In the U.S., 43.8 million people—19 percent of the total population—smoke. A number of these will need to access health insurance through the ACA. If they are subject to a 50 percent penalty, what happens? Chances are they get priced out of coverage. How does this advance the goal of covering more people? Even the American Cancer Society opposes this. Says a spokesman, "This is the population that needs healthcare the most. We are antismoking for sure, but we are not antismoker."

  • The Confusion Factor: Those of us in the insurance industry sometimes forget that people who don't work in our industry regard insurance as something to avoid thinking about.

Three years after passage of the ACA and months before major provisions take effect, two-thirds of Americans say they have too little information to know how the law will affect them. A Kaiser Health Tracking poll found that overall, Americans' awareness of key elements of the law has declined somewhat since passage when media attention was at its height. The survey also found that the public is not tuned into decisions states are making today about how to establish the insurance exchange marketplaces.

That kind of apathy is fertile ground for misinformation.

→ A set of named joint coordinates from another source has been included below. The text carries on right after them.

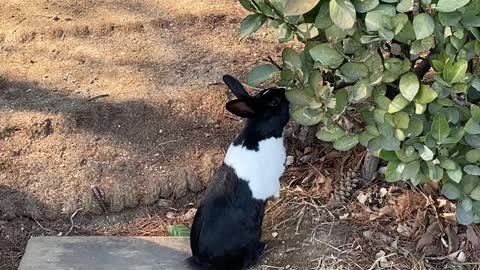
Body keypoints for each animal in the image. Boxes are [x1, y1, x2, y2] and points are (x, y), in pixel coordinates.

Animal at [188, 74, 288, 270]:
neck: (260, 132)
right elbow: (275, 189)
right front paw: (277, 197)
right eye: (274, 102)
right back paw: (261, 248)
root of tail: (203, 260)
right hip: (252, 234)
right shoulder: (273, 179)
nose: (284, 91)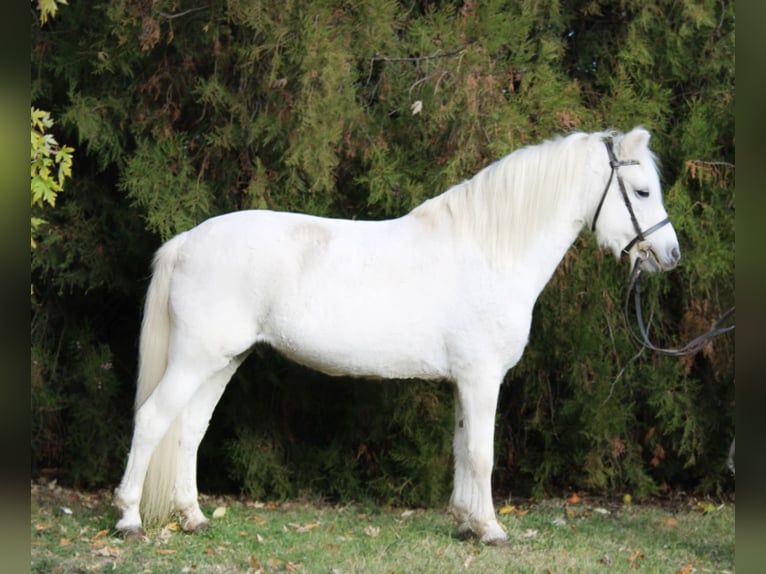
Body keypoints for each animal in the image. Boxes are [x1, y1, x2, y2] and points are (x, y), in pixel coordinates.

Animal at [114, 127, 680, 545]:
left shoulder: (466, 381)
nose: (671, 255)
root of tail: (188, 240)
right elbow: (482, 454)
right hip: (194, 358)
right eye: (643, 192)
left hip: (223, 360)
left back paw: (193, 518)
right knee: (153, 420)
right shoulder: (482, 378)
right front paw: (492, 530)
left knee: (189, 430)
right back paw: (128, 520)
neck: (491, 248)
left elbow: (461, 450)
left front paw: (465, 523)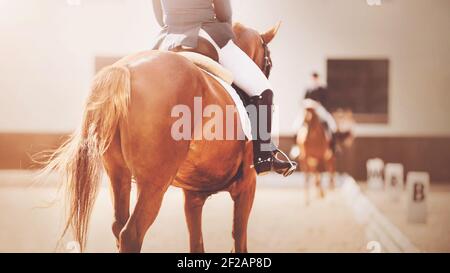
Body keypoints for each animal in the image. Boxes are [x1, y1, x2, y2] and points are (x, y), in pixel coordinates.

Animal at [43, 22, 282, 253]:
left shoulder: (193, 196)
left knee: (118, 226)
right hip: (154, 183)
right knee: (131, 233)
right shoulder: (247, 184)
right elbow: (239, 241)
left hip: (118, 175)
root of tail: (125, 69)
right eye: (269, 63)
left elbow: (197, 244)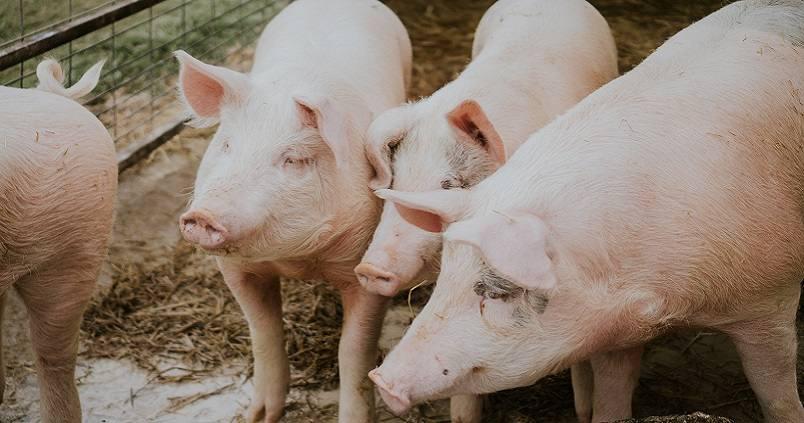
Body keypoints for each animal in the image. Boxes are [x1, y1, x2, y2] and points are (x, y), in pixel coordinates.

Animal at [174, 0, 411, 421]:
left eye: (294, 159)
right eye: (227, 144)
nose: (203, 216)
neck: (298, 260)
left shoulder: (367, 268)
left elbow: (355, 351)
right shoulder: (235, 269)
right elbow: (263, 331)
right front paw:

The survey discovered that 47 percent of those polled mistakenly believe illegal immigrants can receive subsidies to purchase health coverage, 40 percent incorrectly believe a government panel will be created to make end-of-life decisions for Medicare beneficiaries, and close to 60 percent were mistaken that health spending rose faster than usual in recent years, when, in reality, it has declined.

Electoral Politics

Rising rates, massive confusion and the potential for fraud. All this could combine to sour the public on the ACA going into next year's mid-term elections. Mix in vested economic, electoral and ideological interests on both sides who could profit by fighting yet another battle and you have the makings of a political donnybrook.

Still, it might not happen. People are used to keeping their children on their healthcare plans until age 26. By the time the next election rolls around, they may well be accustomed to having their preexisting conditions covered and not getting cancelled just because they get sick. Convincing people that they should support taking away the basic fairness that they now enjoy will be a very tough sell.

No matter what happens, the ideological warriors on both sides will try to spin the implementation of Obamacare to their political advantage. Advocates will call it a success and opponents will proclaim it a failure.

Three years after the final vote for approval in Congress, the debate about healthcare reform is not over. It may continue for the foreseeable future.